**Written task:**
The records that follow are to be transcribed in full, without their images.

**Material for the task:**
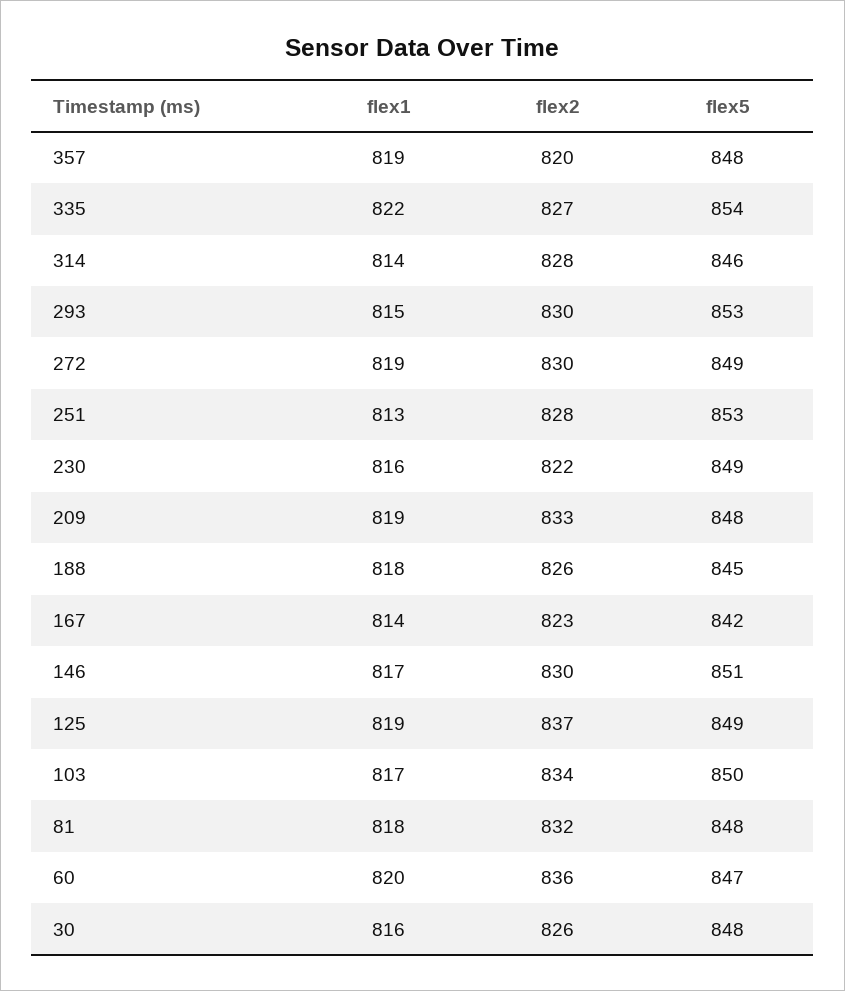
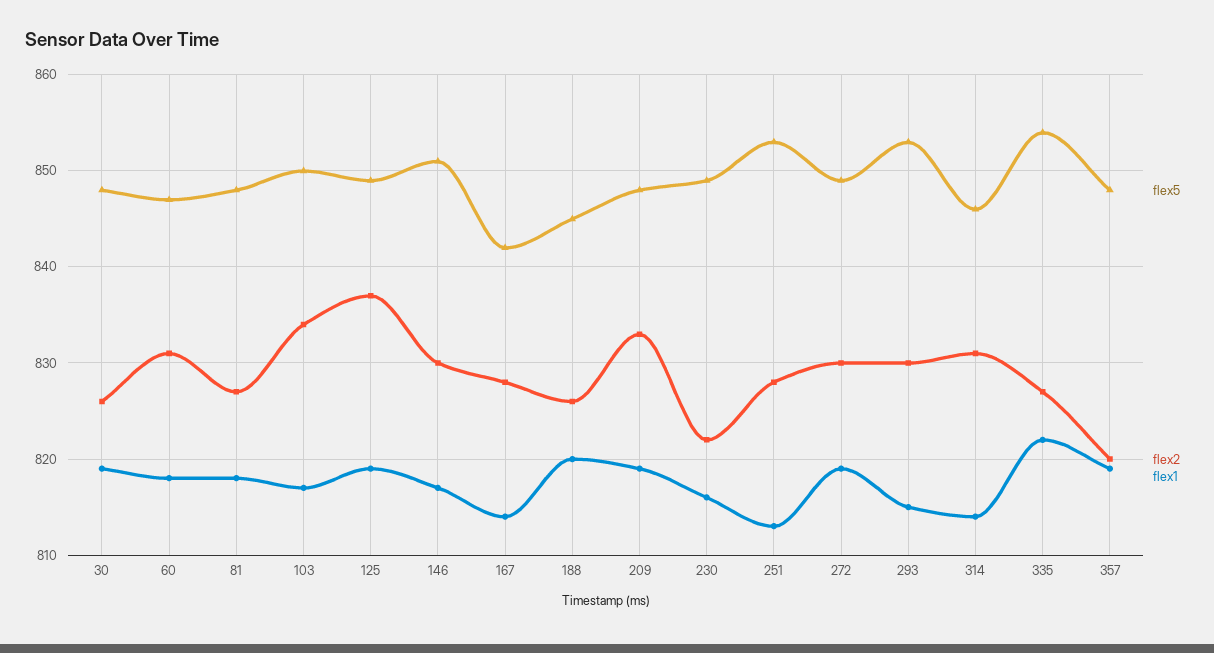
  {
    "flex1": {
      "357": 819,
      "335": 822,
      "314": 814,
      "293": 815,
      "272": 819,
      "251": 813,
      "230": 816,
      "209": 819,
-     "188": 818,
+     "188": 820,
      "167": 814,
      "146": 817,
      "125": 819,
      "103": 817,
      "81": 818,
-     "60": 820,
+     "60": 818,
-     "30": 816
+     "30": 819
    },
    "flex2": {
      "357": 820,
      "335": 827,
-     "314": 828,
+     "314": 831,
      "293": 830,
      "272": 830,
      "251": 828,
      "230": 822,
      "209": 833,
      "188": 826,
-     "167": 823,
+     "167": 828,
      "146": 830,
      "125": 837,
      "103": 834,
-     "81": 832,
+     "81": 827,
-     "60": 836,
+     "60": 831,
      "30": 826
    },
    "flex5": {
      "357": 848,
      "335": 854,
      "314": 846,
      "293": 853,
      "272": 849,
      "251": 853,
      "230": 849,
      "209": 848,
      "188": 845,
      "167": 842,
      "146": 851,
      "125": 849,
      "103": 850,
      "81": 848,
      "60": 847,
      "30": 848
    }
  }

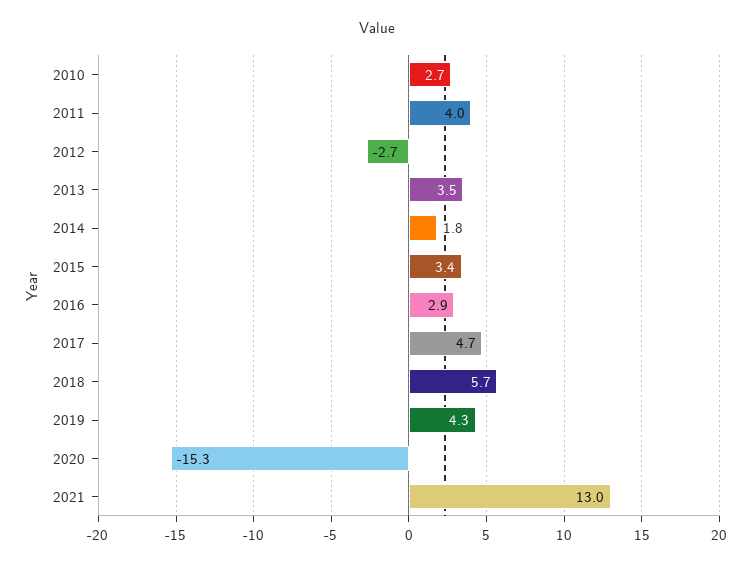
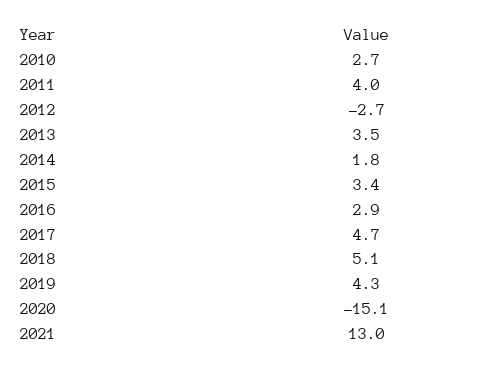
  {
    "2010": 2.7,
    "2011": 4,
    "2012": -2.7,
    "2013": 3.5,
    "2014": 1.8,
    "2015": 3.4,
    "2016": 2.9,
    "2017": 4.7,
-   "2018": 5.7,
+   "2018": 5.1,
    "2019": 4.3,
-   "2020": -15.3,
+   "2020": -15.1,
    "2021": 13
  }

**Output for this exercise:**
  {
    "flex1": {
      "357": 819,
      "335": 822,
      "314": 814,
      "293": 815,
      "272": 819,
      "251": 813,
      "230": 816,
      "209": 819,
-     "188": 818,
+     "188": 820,
      "167": 814,
      "146": 817,
      "125": 819,
      "103": 817,
      "81": 818,
-     "60": 820,
+     "60": 818,
-     "30": 816
+     "30": 819
    },
    "flex2": {
      "357": 820,
      "335": 827,
-     "314": 828,
+     "314": 831,
      "293": 830,
      "272": 830,
      "251": 828,
      "230": 822,
      "209": 833,
      "188": 826,
-     "167": 823,
+     "167": 828,
      "146": 830,
      "125": 837,
      "103": 834,
-     "81": 832,
+     "81": 827,
-     "60": 836,
+     "60": 831,
      "30": 826
    },
    "flex5": {
      "357": 848,
      "335": 854,
      "314": 846,
      "293": 853,
      "272": 849,
      "251": 853,
      "230": 849,
      "209": 848,
      "188": 845,
      "167": 842,
      "146": 851,
      "125": 849,
      "103": 850,
      "81": 848,
      "60": 847,
      "30": 848
    }
  }

  {
    "2010": 2.7,
    "2011": 4,
    "2012": -2.7,
    "2013": 3.5,
    "2014": 1.8,
    "2015": 3.4,
    "2016": 2.9,
    "2017": 4.7,
-   "2018": 5.7,
+   "2018": 5.1,
    "2019": 4.3,
-   "2020": -15.3,
+   "2020": -15.1,
    "2021": 13
  }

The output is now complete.